Yoruba-Igbo Rivalry 1937-1970: A Historical Analysis of the Birth of Nigeria's Political Dilemma

Udida Undiyaundeye(1*),

(1) 
(*) Corresponding Author




DOI: https://doi.org/10.26858/ijses.v2i2.24386

Abstract


 

 

The political rivalry between the Yoruba and Igbo ethnic nations revolved around their undisputed leaders-Obafemi Awolowo and Nnamdi Azikiwe. It began with the return from the Gold Coast of Nnamdi Azikiwe. His return engendered an Igbo educational awareness that soon challenged the Yoruba domination of the economic and political life of the country; leaving in its wake the carcass of the once vibrant Nigerian Youth Movement (NYM). The brief thaw manifested in the formation of the National Council of Nigeria and Cameroons (NCNC) evaporated with the death of Herbert Macaulay, the erstwhile president of the party in which Nnamdi Azikiwe was the general secretary, Nnamdi Azikiwe and the NCNC did not take kindly to the formation by Obafemi Awolowo and his colleagues of the Edge Omo Oduduwa and subsequently the Action Group (AG).
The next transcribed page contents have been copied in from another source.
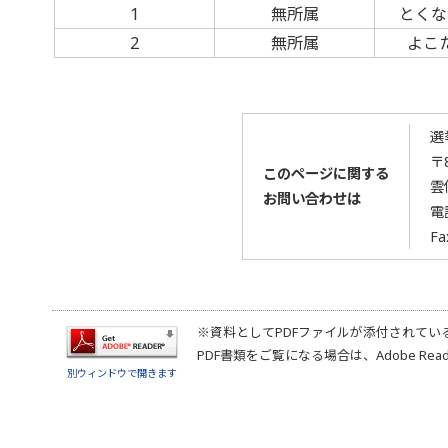
1
無所属
とくな
2
無所属
よこ
選
〒8
このページに関する
雲
お問い合わせは
電
Fa
※資料としてPDFファイルが添付されてい
PDF書類をご覧になる場合は、
Adobe Rea
別ウィンドウで開きます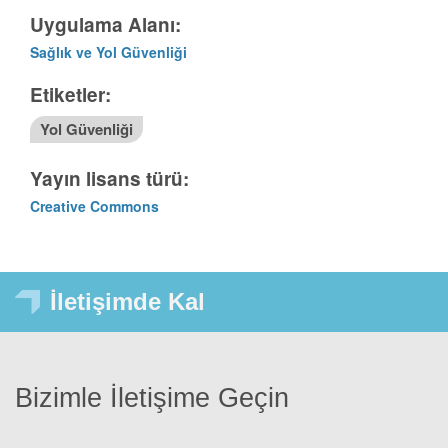
Uygulama Alanı:
Sağlık ve Yol Güvenliği
Etiketler:
Yol Güvenliği
Yayın lisans türü:
Creative Commons
İletişimde Kal
Bizimle İletişime Geçin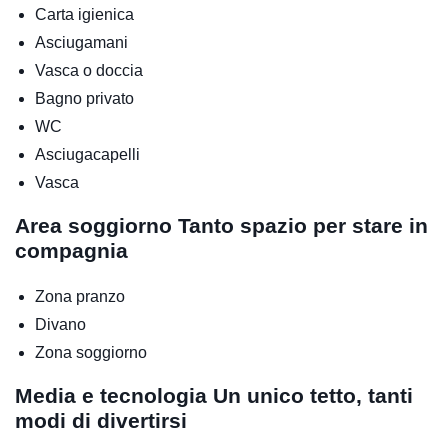
Carta igienica
Asciugamani
Vasca o doccia
Bagno privato
WC
Asciugacapelli
Vasca
Area soggiorno
Tanto spazio per stare in
compagnia
Zona pranzo
Divano
Zona soggiorno
Media e tecnologia
Un unico tetto, tanti
modi di divertirsi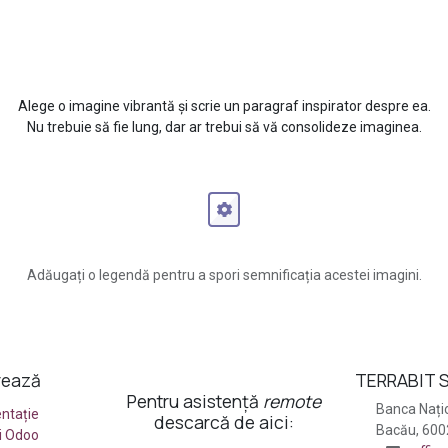
Un titlu periculo
Alege o imagine vibrantă și scrie un paragraf inspirator despre ea.
Nu trebuie să fie lung, dar ar trebui să vă consolideze imaginea.
Adăugați o legendă pentru a spori semnificația acestei imagini.
rează
TERRABIT S
Pentru asistență
remote
Banca Națio
ntație
descarcă de aici:
Bacău, 60
ii Odoo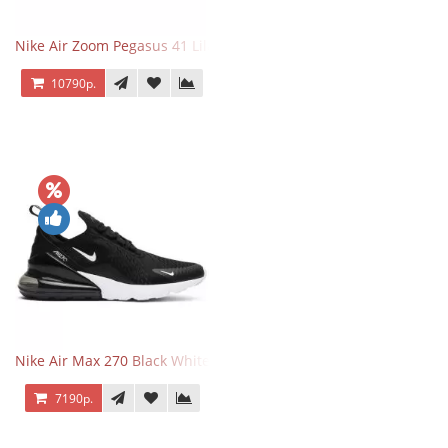
Nike Air Zoom Pegasus 41 Lilac Bloom
10790р.
Nike Air Max 270 Black White
7190р.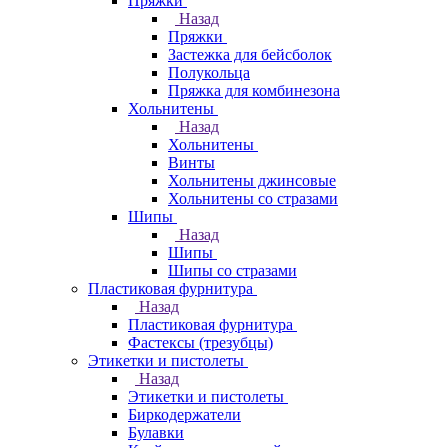
Пряжки
Назад
Пряжки
Застежка для бейсболок
Полукольца
Пряжка для комбинезона
Хольнитены
Назад
Хольнитены
Винты
Хольнитены джинсовые
Хольнитены со стразами
Шипы
Назад
Шипы
Шипы со стразами
Пластиковая фурнитура
Назад
Пластиковая фурнитура
Фастексы (трезубцы)
Этикетки и пистолеты
Назад
Этикетки и пистолеты
Биркодержатели
Булавки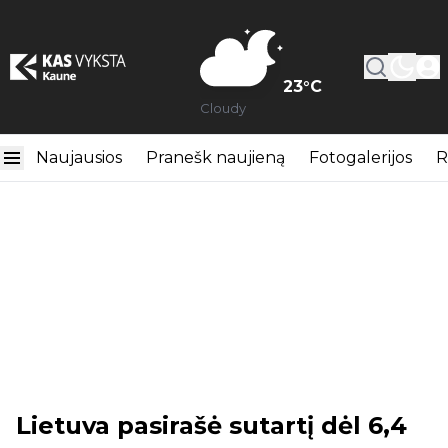
23
°C
Cloudy
Naujausios
Pranešk naujieną
Fotogalerijos
R
Lietuva pasirašė sutartį dėl 6,4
If anything, the general elections of 1951/52 into the Central Legislature exacerbated the rivalry rendering impossible hopes of Coalition governments by the NCNC and AG after the federal elections of 1959 and 1964; and in the process allowed the Northern People’s Congress (NPC) to dictate the direction, pace, and character of Nigeria’s political development, a trend that not even the military interventions and the civil war were unable to alter. This paper attempts to deepen our understanding of this rivalry and concludes that & worked to the utter disadvantage of the two ethnic nations and the Nigerian nation-state.